| WHAT NEEDS TO BE DONE |
Revise the passage of the Solr faceted search documentation starting with "The following documentation" and going on through "ask your admin!)", replacing "keyword" with "label".

| TEXT BLOCK |
--- START ---

Faceted search with Search API Solr

The following documentation describes an use case for Drupal Module Search API, Search API Solr and Facets in WissKI to create a Faceted Search and Full Text Search. The use case is based on the project Objekte im Netz (OiN http://objekte-im-netz.fau.de/) and the specific example of a faceted search using Solr on the page of the Sammlungsportal (http://objekte-im-netz.fau.de/portal/). All project-specific settings are identified by the keyword OiN. These serve either to explain certain facts in detail or provide optional settings.

Installation of Solr Server, Core and Drupal modules

Installation on the server (Do it yourself or ask your admin!)

  • Read the documentation and follow the installation instructions (e.g. https://lucene.apache.org/solr/guide/7_0/installing-solr.html). To some extent, you can also refer to tutorials on setting up Solr Search for Drupal 8, e.g.: https://www.ostraining.com/blog/drupal/apache-solr/
  • Notes on memory usage with Solr:
    • After installing the server, the Solr Dashboard can be accessed via the respective domain on port 8938. The dashboard displays the memory usage of Solr on the corresponding server (physical memory, swap, JVM memory).

--- END ---

| DATA EXCERPTS |
--- START ---

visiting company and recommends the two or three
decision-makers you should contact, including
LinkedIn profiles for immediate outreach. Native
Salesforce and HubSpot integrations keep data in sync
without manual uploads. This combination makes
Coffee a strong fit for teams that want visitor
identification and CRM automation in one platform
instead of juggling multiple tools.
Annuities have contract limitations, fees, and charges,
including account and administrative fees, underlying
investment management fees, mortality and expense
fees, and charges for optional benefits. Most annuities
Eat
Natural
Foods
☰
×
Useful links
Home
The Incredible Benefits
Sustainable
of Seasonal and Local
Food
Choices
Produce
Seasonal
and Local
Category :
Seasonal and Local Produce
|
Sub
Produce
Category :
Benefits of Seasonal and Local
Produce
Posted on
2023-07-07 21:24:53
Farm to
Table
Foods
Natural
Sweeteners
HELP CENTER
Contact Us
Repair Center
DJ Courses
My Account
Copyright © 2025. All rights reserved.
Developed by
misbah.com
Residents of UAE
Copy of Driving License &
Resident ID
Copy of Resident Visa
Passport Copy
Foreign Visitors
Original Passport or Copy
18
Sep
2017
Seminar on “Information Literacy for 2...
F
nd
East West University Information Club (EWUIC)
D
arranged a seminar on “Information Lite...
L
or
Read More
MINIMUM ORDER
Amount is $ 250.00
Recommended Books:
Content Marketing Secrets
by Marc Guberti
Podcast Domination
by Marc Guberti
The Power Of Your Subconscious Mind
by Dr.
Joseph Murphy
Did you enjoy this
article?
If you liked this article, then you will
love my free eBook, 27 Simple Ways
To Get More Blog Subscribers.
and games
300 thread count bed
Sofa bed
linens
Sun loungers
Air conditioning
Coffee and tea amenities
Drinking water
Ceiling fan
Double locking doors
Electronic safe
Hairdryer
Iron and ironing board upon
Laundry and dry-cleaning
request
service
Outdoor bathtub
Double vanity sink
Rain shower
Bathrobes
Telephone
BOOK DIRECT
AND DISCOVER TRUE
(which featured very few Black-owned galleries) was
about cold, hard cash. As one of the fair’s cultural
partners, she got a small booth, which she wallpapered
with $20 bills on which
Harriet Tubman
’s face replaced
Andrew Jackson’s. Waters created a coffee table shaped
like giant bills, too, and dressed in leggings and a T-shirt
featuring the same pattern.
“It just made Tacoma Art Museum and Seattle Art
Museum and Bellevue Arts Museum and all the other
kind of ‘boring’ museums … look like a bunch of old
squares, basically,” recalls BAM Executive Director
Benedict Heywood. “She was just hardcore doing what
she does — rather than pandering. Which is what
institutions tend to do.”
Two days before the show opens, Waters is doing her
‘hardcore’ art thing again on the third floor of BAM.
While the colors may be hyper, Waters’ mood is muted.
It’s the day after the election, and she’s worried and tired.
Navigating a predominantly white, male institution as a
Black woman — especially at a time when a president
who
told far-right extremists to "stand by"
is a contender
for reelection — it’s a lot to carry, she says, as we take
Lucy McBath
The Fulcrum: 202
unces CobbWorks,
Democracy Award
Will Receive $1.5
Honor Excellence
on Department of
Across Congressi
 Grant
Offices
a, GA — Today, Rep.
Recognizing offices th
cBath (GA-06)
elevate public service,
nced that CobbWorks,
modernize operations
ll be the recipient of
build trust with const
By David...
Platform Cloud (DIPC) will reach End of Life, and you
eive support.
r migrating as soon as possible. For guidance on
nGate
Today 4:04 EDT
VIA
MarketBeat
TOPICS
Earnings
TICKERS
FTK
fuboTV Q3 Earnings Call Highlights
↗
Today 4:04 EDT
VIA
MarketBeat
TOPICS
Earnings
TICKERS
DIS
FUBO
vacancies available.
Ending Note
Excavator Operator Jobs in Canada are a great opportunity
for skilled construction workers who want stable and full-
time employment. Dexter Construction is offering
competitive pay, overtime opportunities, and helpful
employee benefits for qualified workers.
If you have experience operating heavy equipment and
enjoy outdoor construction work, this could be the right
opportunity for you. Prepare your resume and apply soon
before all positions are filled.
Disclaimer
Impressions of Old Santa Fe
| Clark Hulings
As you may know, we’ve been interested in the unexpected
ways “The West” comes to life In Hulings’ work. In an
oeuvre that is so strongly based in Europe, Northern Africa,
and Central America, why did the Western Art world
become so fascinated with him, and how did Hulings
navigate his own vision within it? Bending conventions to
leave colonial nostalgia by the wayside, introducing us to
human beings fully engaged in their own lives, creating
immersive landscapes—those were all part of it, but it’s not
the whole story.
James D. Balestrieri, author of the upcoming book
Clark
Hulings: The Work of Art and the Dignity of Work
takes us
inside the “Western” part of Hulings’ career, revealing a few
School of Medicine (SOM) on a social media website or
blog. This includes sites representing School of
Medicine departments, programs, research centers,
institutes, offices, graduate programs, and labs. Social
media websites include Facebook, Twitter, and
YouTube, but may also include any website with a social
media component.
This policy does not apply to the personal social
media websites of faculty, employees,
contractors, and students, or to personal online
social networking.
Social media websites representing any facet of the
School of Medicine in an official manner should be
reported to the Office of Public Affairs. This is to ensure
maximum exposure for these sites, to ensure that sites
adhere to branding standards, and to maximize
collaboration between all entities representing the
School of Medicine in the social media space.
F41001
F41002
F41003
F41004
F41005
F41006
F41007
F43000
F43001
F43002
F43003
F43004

--- END ---

| ANSWER FOR THIS EXERCISE |
The following documentation describes an use case for Drupal Module Search API, Search API Solr and Facets in WissKI to create a Faceted Search and Full Text Search. The use case is based on the project Objekte im Netz (OiN http://objekte-im-netz.fau.de/) and the specific example of a faceted search using Solr on the page of the Sammlungsportal (http://objekte-im-netz.fau.de/portal/). All project-specific settings are identified by the label OiN. These serve either to explain certain facts in detail or provide optional settings.

Installation of Solr Server, Core and Drupal modules

Installation on the server (Do it yourself or ask your admin!)